Conclusions and perspectives
We have discussed historical and recent findings highlighting the complex interdependencies between epithelial cell populations and resident immune cells. Although it is now well accepted that optimal barrier function requires such cross-talk as a means of rapidly adapting to varying environmental conditions, much remains to be learned about the precise mechanisms by which immune–epithelial interactions are established and fluctuate over time. For instance, the functional interactions between surface microbes and the epithelium upstream of epidermal immunity are incompletely understood. Defining the mechanisms of epithelial sensing of microbes and damage, the precise downstream programs induced and the consequences for immunity are areas of active investigation.

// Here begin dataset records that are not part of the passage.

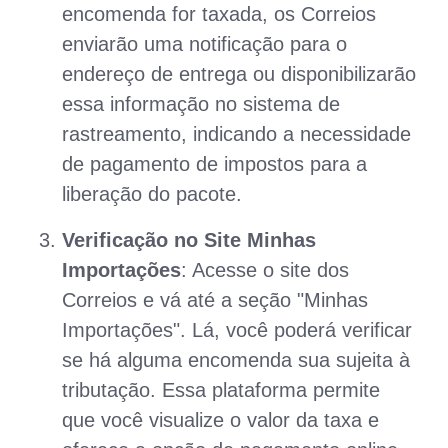
encomenda for taxada, os Correios
enviarão uma notificação para o
endereço de entrega ou disponibilizarão
essa informação no sistema de
rastreamento, indicando a necessidade
de pagamento de impostos para a
liberação do pacote.
Verificação no Site Minhas
Importações
: Acesse o site dos
Correios e vá até a seção "Minhas
Importações". Lá, você poderá verificar
se há alguma encomenda sua sujeita à
tributação. Essa plataforma permite
que você visualize o valor da taxa e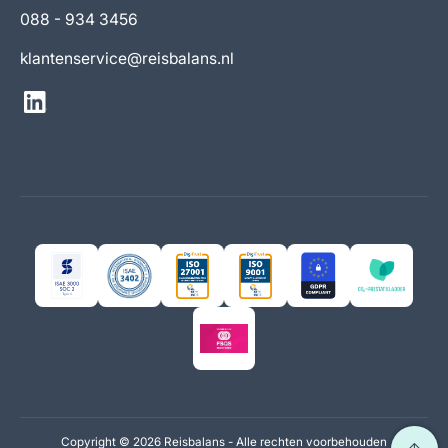
088 - 934 3456
klantenservice@reisbalans.nl
Copyright ©
2026 Reisbalans - Alle rechten voorbehouden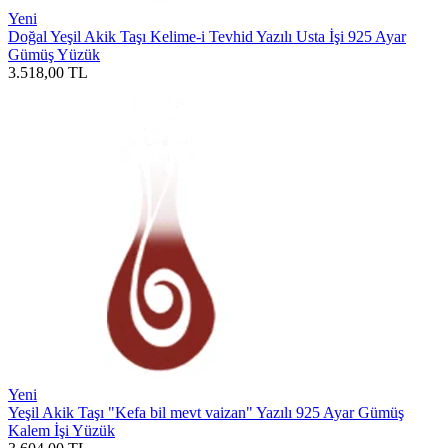
Yeni
Doğal Yeşil Akik Taşı Kelime-i Tevhid Yazılı Usta İşi 925 Ayar
Gümüş Yüzük
3.518,00
TL
Yeni
Yeşil Akik Taşı "Kefa bil mevt vaizan" Yazılı 925 Ayar Gümüş
Kalem İşi Yüzük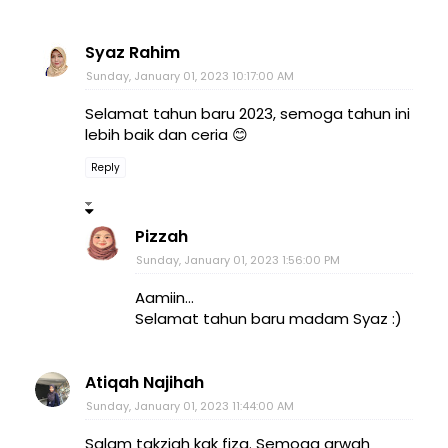
Syaz Rahim
Sunday, January 01, 2023 10:17:00 AM
Selamat tahun baru 2023, semoga tahun ini
lebih baik dan ceria 😊
Reply
Pizzah
Sunday, January 01, 2023 1:56:00 PM
Aamiin...
Selamat tahun baru madam Syaz :)
Atiqah Najihah
Sunday, January 01, 2023 11:44:00 AM
Salam takziah kak fiza. Semoga arwah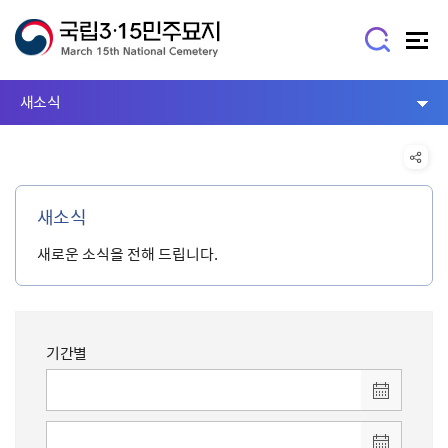
새소식
새소식
새로운 소식을 전해 드립니다.
기간별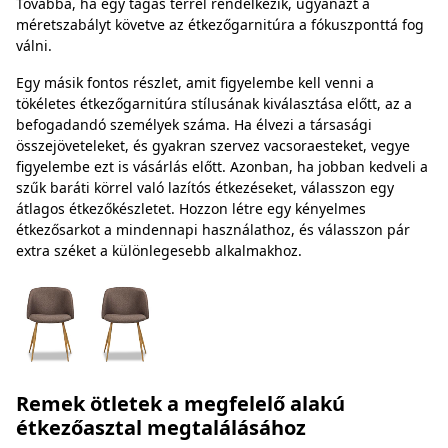
Továbbá, ha egy tágas térrel rendelkezik, ugyanazt a
méretszabályt követve az étkezőgarnitúra a fókuszponttá fog
válni.
Egy másik fontos részlet, amit figyelembe kell venni a
tökéletes étkezőgarnitúra stílusának kiválasztása előtt, az a
befogadandó személyek száma. Ha élvezi a társasági
összejöveteleket, és gyakran szervez vacsoraesteket, vegye
figyelembe ezt is vásárlás előtt. Azonban, ha jobban kedveli a
szűk baráti körrel való lazítós étkezéseket, válasszon egy
átlagos étkezőkészletet. Hozzon létre egy kényelmes
étkezősarkot a mindennapi használathoz, és válasszon pár
extra széket a különlegesebb alkalmakhoz.
Remek ötletek a megfelelő alakú
étkezőasztal megtalálásához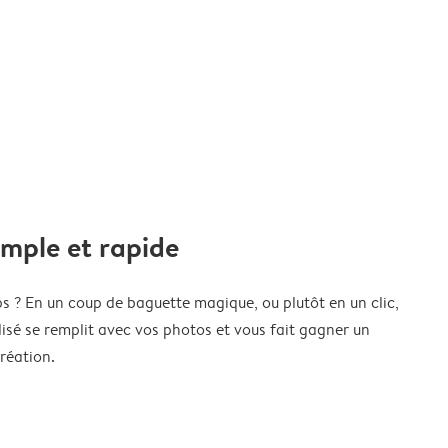
imple et rapide
s ? En un coup de baguette magique, ou plutôt en un clic,
isé se remplit avec vos photos et vous fait gagner un
réation.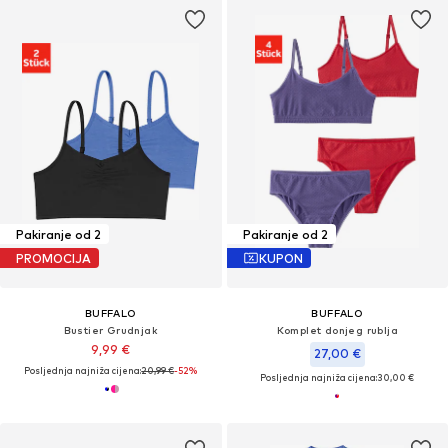
Pakiranje od 2
Pakiranje od 2
PROMOCIJA
KUPON
BUFFALO
BUFFALO
Bustier Grudnjak
Komplet donjeg rublja
9,99 €
27,00 €
Posljednja najniža cijena:
20,99 €
-52%
Posljednja najniža cijena:
30,00 €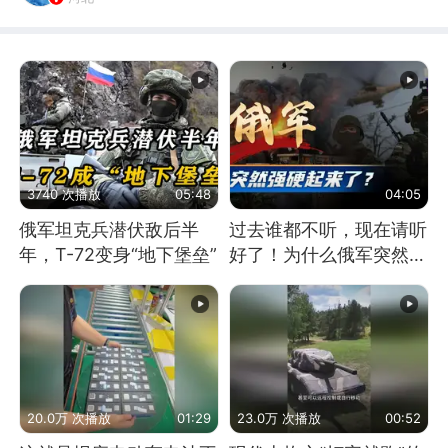
3740 次播放
05:48
04:05
俄军坦克兵潜伏敌后半
过去谁都不听，现在请听
年，T-72变身“地下堡垒”
好了！为什么俄军突然强
硬起来了？
20.0万 次播放
01:29
23.0万 次播放
00:52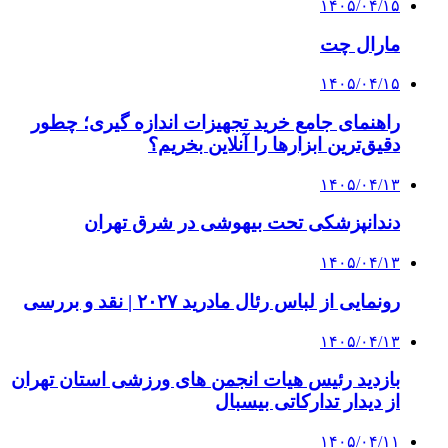
۱۴۰۵/۰۴/۱۵
مارال چت
۱۴۰۵/۰۴/۱۵
راهنمای جامع خرید تجهیزات اندازه گیری؛ چطور
دقیق‌ترین ابزارها را آنلاین بخریم؟
۱۴۰۵/۰۴/۱۳
دندانپزشکی تحت بیهوشی در شرق تهران
۱۴۰۵/۰۴/۱۳
رونمایی از لباس رئال مادرید ۲۰۲۷ | نقد و بررسی
۱۴۰۵/۰۴/۱۳
بازدید رئیس هیات انجمن های ورزشی استان تهران
از دیدار تدارکاتی بیسبال
۱۴۰۵/۰۴/۱۱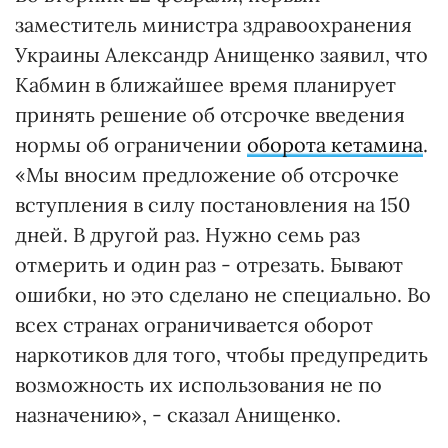
заместитель министра здравоохранения
Украины Александр Анищенко заявил, что
Кабмин в ближайшее время планирует
принять решение об отсрочке введения
нормы об ограничении
оборота кетамина
.
«Мы вносим предложение об отсрочке
вступления в силу постановления на 150
дней. В другой раз. Нужно семь раз
отмерить и один раз - отрезать. Бывают
ошибки, но это сделано не специально. Во
всех странах ограничивается оборот
наркотиков для того, чтобы предупредить
возможность их использования не по
назначению», - сказал Анищенко.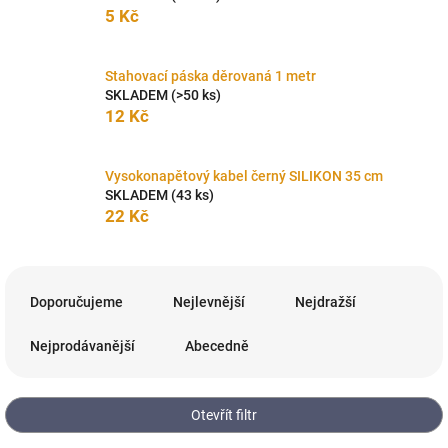
5 Kč
Stahovací páska děrovaná 1 metr
SKLADEM
(>50 ks)
12 Kč
Vysokonapětový kabel černý SILIKON 35 cm
SKLADEM
(43 ks)
22 Kč
Ř
a
Doporučujeme
Nejlevnější
Nejdražší
z
e
Nejprodávanější
Abecedně
n
í
p
Otevřít filtr
r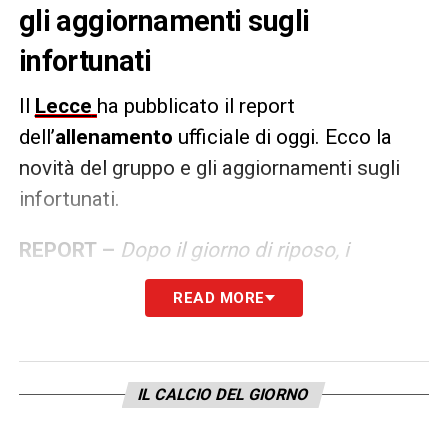
gli aggiornamenti sugli
infortunati
Il
Lecce
ha pubblicato il report
dell’
allenamento
ufficiale di oggi. Ecco la
novità del gruppo e gli aggiornamenti sugli
infortunati.
REPORT –
Dopo il giorno di riposo, i
giallorossi si sono ritrovati nel pomeriggio
READ MORE
all’Acaya Golf Resort & SPA. Presente alla
seduta d’allenamento il nuovo acquisto
Santiago Pierotti, che si è allenato
IL CALCIO DEL GIORNO
regolarmente con i nuovi compagni.
Sansone ha seguito un programma di lavoro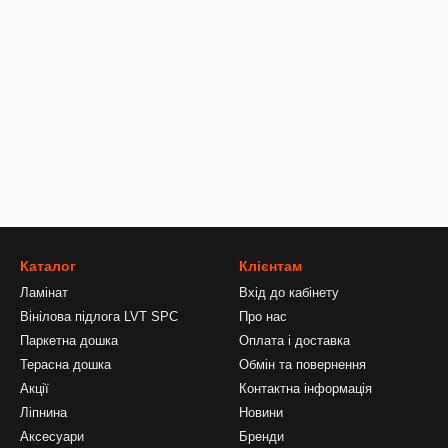
Каталог
Клієнтам
Ламінат
Вхід до кабінету
Вінілова підлога LVT SPC
Про нас
Паркетна дошка
Оплата і доставка
Терасна дошка
Обмін та повернення
Акції
Контактна інформація
Ліпнина
Новини
Аксесуари
Бренди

Many questions remain. Which receptors are involved? Is there functional specialization in populations of epithelial cells that sense damage and microbial signals? Does each layer of the epidermis, basal versus superbasal, maintain distinct sensing abilities and immune activation programs? Such mechanistic understanding of environmental sensing by the epithelium and its immune residents and the downstream effector programs that arise from this cross-talk may provide novel interventional strategies to boost barrier function and repair. Inflammatory and hyperproliferative diseases such as psoriasis and epithelial cancers are rooted in aberrant damage and microbial sensing leading to unchecked inflammation and loss of tolerance. Restoring health in this setting will require not just an interruption of the aberrant immune–epithelial dialogue but also reprograming of a healthy cross-talk. Eavesdropping on the ever-changing conversation between immunity and the skin epithelium is certain to reveal intriguing new ways in which these two systems interface that can be leveraged to promote skin health and mitigate disease.
Funding
This work is supported by an Arnold O. Beckman Postdoctoral Fellowship (to A.F.M.) and grants from the National Institute of Allergy and Infectious Diseases (NIAID; 6.90 1K22AI135099-01 to S.N.) and the Damon Runyon Cancer Research Foundation (DFS-30-18 to S.N.)
Acknowledgement
We apologize to our colleagues in immunology and skin biology whose work we could not cite due to space constrains.
Conflicts of interest statement: The authors declared no conflicts of interest.